RN – Excelente o ensaio da Profª Ana Maria, jogando luzes sobre o nosso romanceiro. Ela percebeu esse meu interesse pela História, pela compreensão dos acontecimentos da vida humana, que constitui um problema filosófico. Sou ligada à memória, às lembranças, aos relatos, vestígios e sinais. O desvendar das alegorias, dos aspectos fabulosos, da exposição simbólica de fatos, é meu norte. O épico me atrai, esse gênero relativo à epopeia e aos heróis… as composições poéticas narrativas de feitos reais e grandiosos, como a Ilíada e a Odisseia, de Homero; a Eneida, de Virgílio, e Os Lusíadas, de Camões, textos entrelaçados a lendas e fantasias. Creio que a fronteira entre o factual e o ficcional é tênue, como afirmou White: “a mistura entre história e ficção existe, pois o passado é uma construção de linguagem”. Utilizo a imaginação e a capacidade de me colocar no lugar do outro em meus romanceiros.

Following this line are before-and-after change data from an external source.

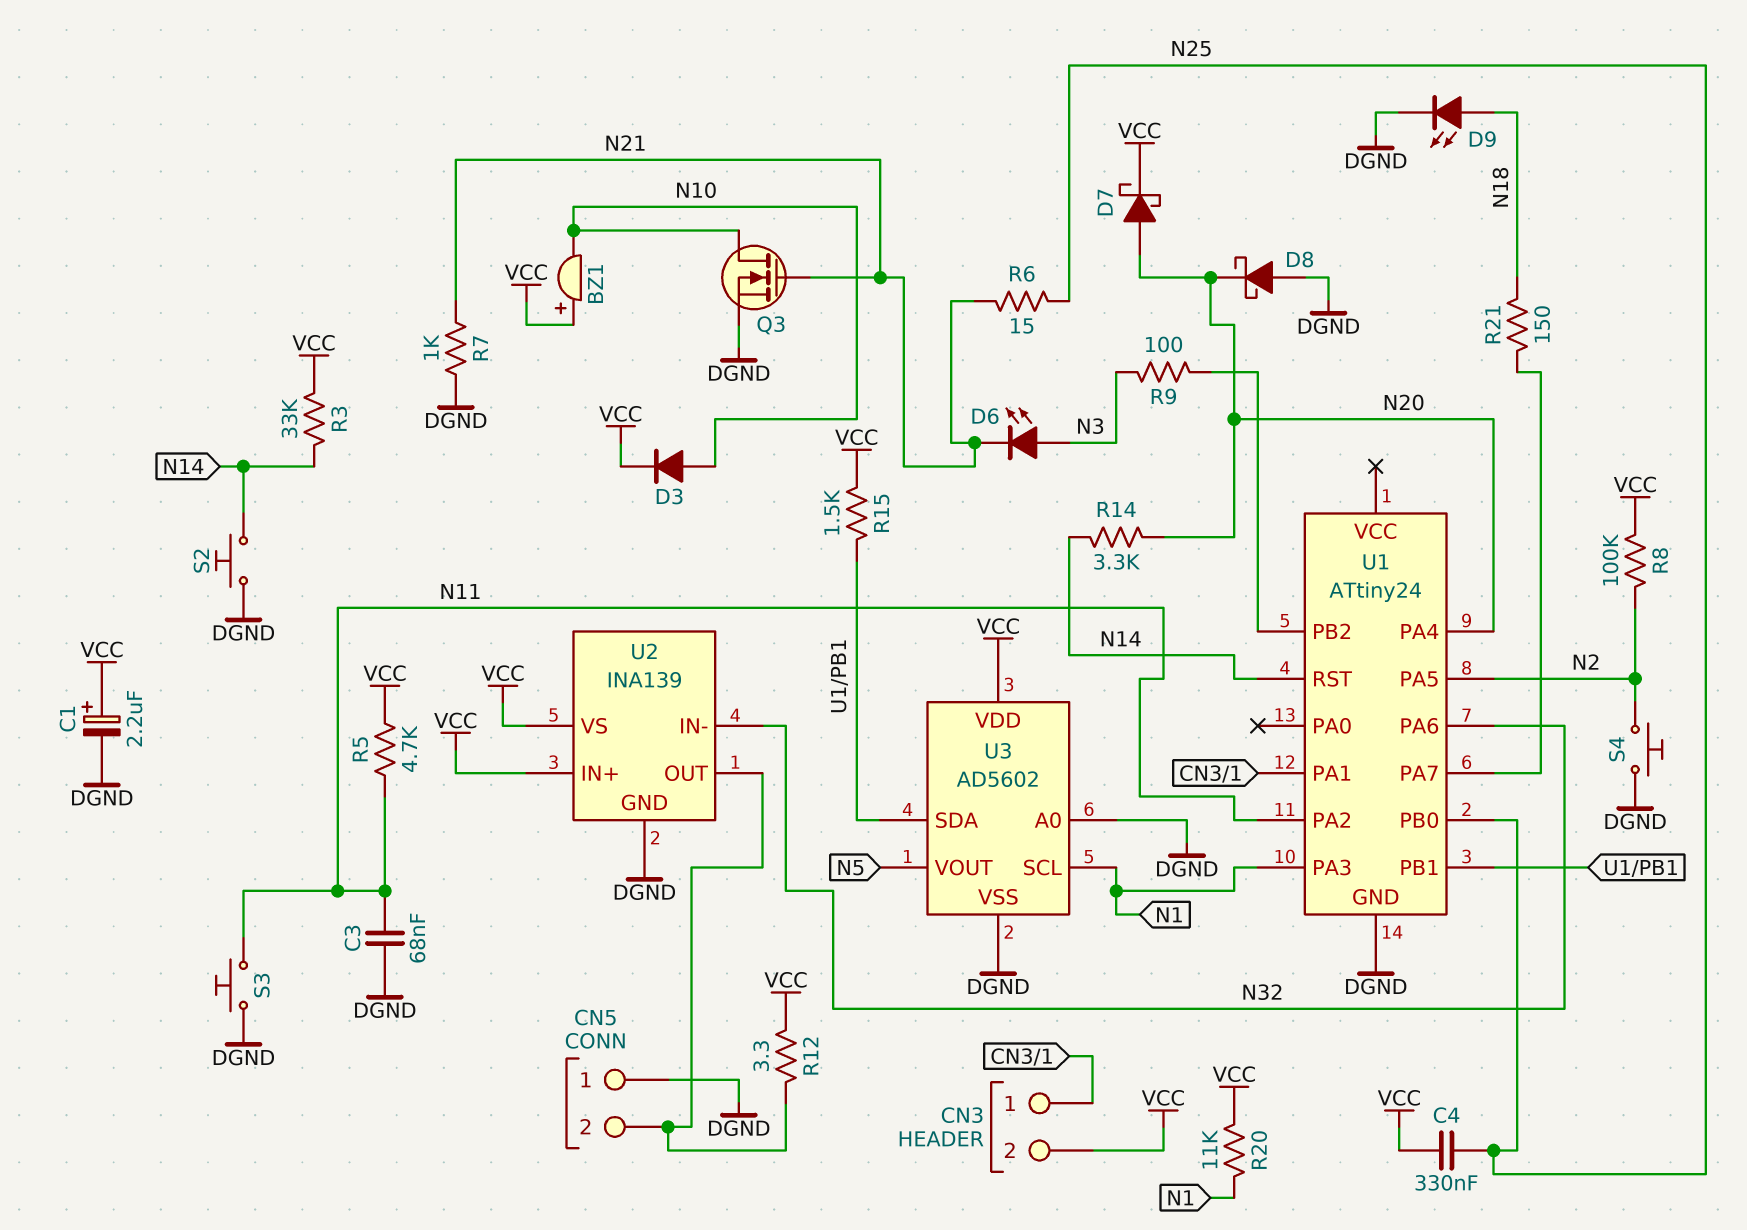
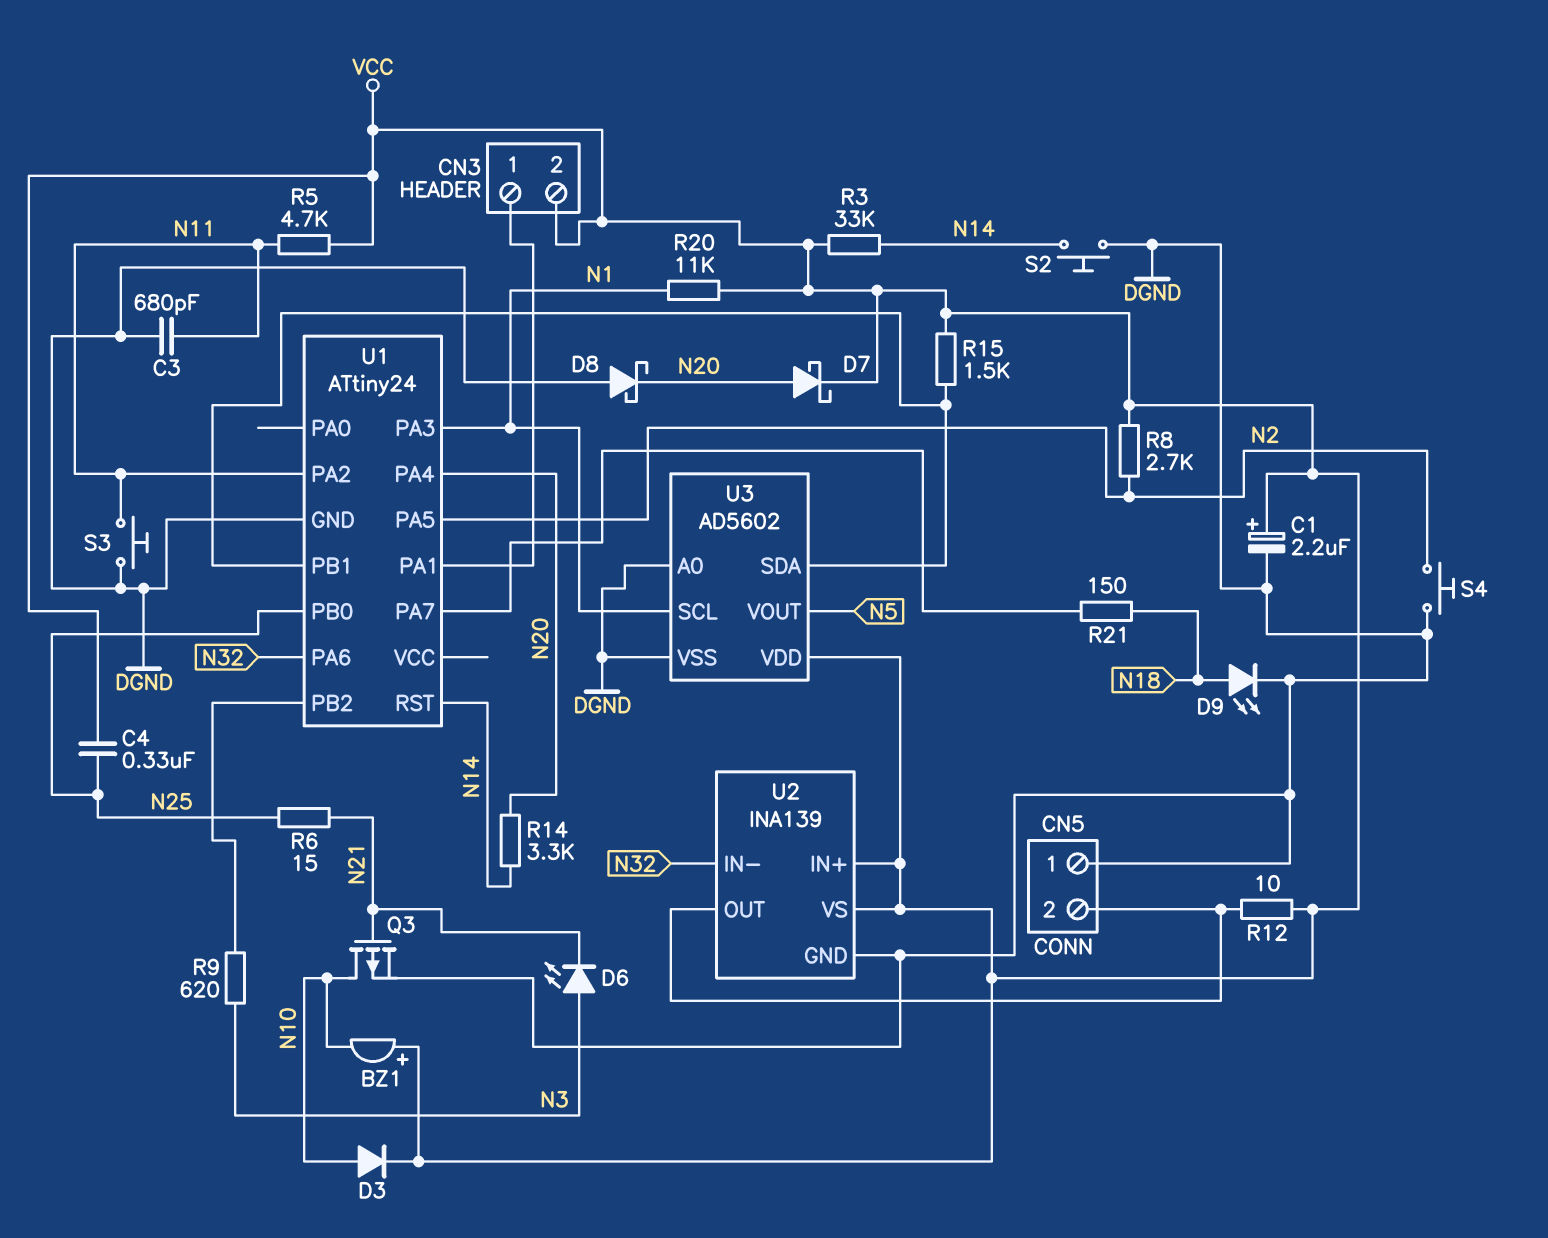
C3: 68nF (DGND, N11) -> 680pF (DGND, N11)
Q3: NMOS (G N21, D N10, S DGND) -> PMOS (G N21, D N10, S DGND)
R7: 1k (DGND, N21) -> none
R8: 100k (N2, VCC) -> 2.7k (N2, VCC)
R9: 100 (N3, U1/PB2) -> 620 (N3, U1/PB2)
R12: 3.3 (CN5/2, VCC) -> 10 (CN5/2, VCC)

▪ RM – em outro trecho, diz a Profª Ana Bernardelli: “Há na sequência poética de Cabeza de Vaca a presença da autora que usa da poesia lírica para fundir a realidade objetiva e a realidade subjetiva: o eu e o mundo”. Em face desta assertiva, pergunto: – Além dos horizontes da necessária pesquisa histórica, há ainda/sempre muitos céus?

RN – Concordo mais uma vez. Há uma liberdade de fantasia ao escrever sobre História. Não inventei essas histórias, elas são reais, mas a escolha dos temas e a forma de exposição brotaram de minhas vivências e do meu próprio tempo. Colei-me a uma pesquisa, mas os fatos brutos foram pincelados por minha sensibilidade e por uma interpretação pessoal e única.

▪ RM – Raquel, como fazer para adquirir o livro? Há programação para futuros lançamentos?

RN – Há programação para novas edições, sem lançamentos. O livro pode ser adquirido pelo meu e-mail raquelnaveira@gmail.com e pelo e-mail da editora: ibislibris@gmail.com.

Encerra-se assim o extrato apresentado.